But, your point on the small stacks is totally valid. I never buy artillery, for example. I just wait for the banzai batteries of my enemy to wander into my range and then let Murat do his thing. The same is true for supply units. I'm not complaining about the fact that I can capture artillery; that happened a lot in the period. It's the AI tactic of making single batteries and supply trains fast food for my troops that is the issue.

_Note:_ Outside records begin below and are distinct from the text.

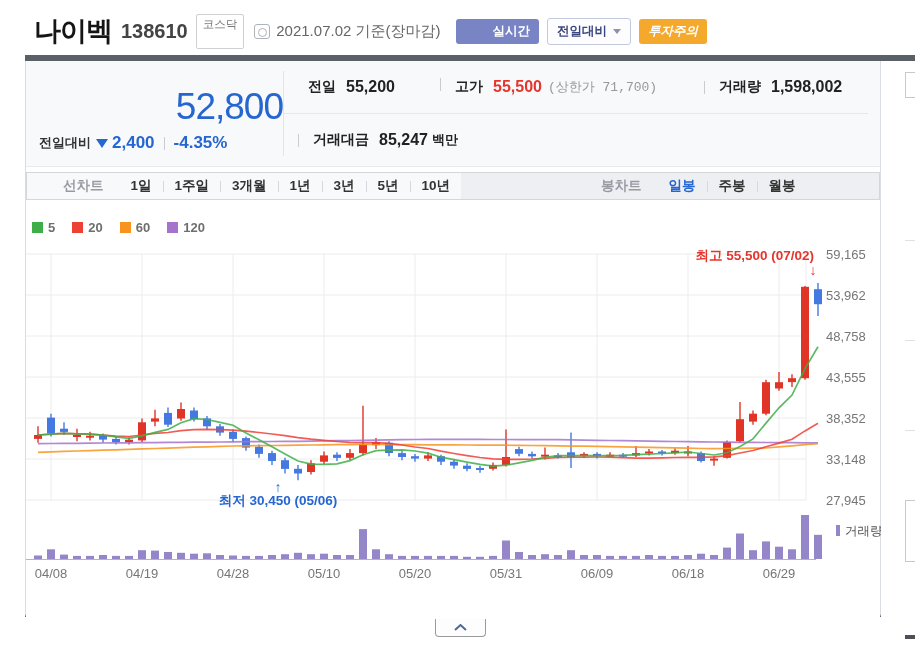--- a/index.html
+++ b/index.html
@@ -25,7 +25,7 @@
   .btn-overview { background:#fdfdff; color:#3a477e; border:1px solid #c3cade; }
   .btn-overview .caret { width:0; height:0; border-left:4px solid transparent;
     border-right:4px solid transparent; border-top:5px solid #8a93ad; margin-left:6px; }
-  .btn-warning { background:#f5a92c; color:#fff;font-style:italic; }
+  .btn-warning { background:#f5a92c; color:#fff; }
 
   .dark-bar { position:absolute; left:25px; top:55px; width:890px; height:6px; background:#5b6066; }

Now, about the doomsday stacks. It may not be possible to model very good in the system for the AI, but the strategy of the period, as you know, was to disperse troops (Corps, for the French) as they moved to contact, then concentrate them right before battle. That way, they could at least partially supply themselves off the land until they needed to face a large enemy formation. So, it's not the dispersal of troops that I have a problem with, per se, it's the fact that the smallest unit that's dispersed is a single unit. A battery, a brigade, a supply train. If it were a larger unit, e.g.,a division, or several brigades, etc., it would be much better and closer to reality. Napoleon's greatest operational innovation was the ability to rapidly concentrate and catch unsupported divisions and "corps-sized units," by themselves. That would cost the French quite few more casualties than just snatching a battery every other turn, which very often costs noting in casualties.

All that said, it's still a fun game. I wait for any improvements.


The thing is, we as players are excessively "risk/reward" orientated : we think the AI should no when a situation is untenable and it should accept peace asap. To me It's ok for the AI to be stubborn, after all I want war and battles, not a series of skirmishes and peace. But I worry that an utterly trashed AI will never recover because of it's inability to 1/ Pay the price in money/Conscripts/WS to build back its forces and 2/ to structure and build these forces as a coherent army.

Regarding the concentration before battle, this was what made the french better for a few years : Hohenlohe or the duke of Brunswick did march all bunched up during the 1806 campaign. It was just that 45 000 men walking together still takes a good 15/20kms of road so they aren't walking like a meatball, rather a spaghetti, but it still remains just one big long and unwieldy spaghetti. and I am fine with that : make the 1806 slow plodders but with big stacks and at least we will have proper battles, not a series of mopping up operations.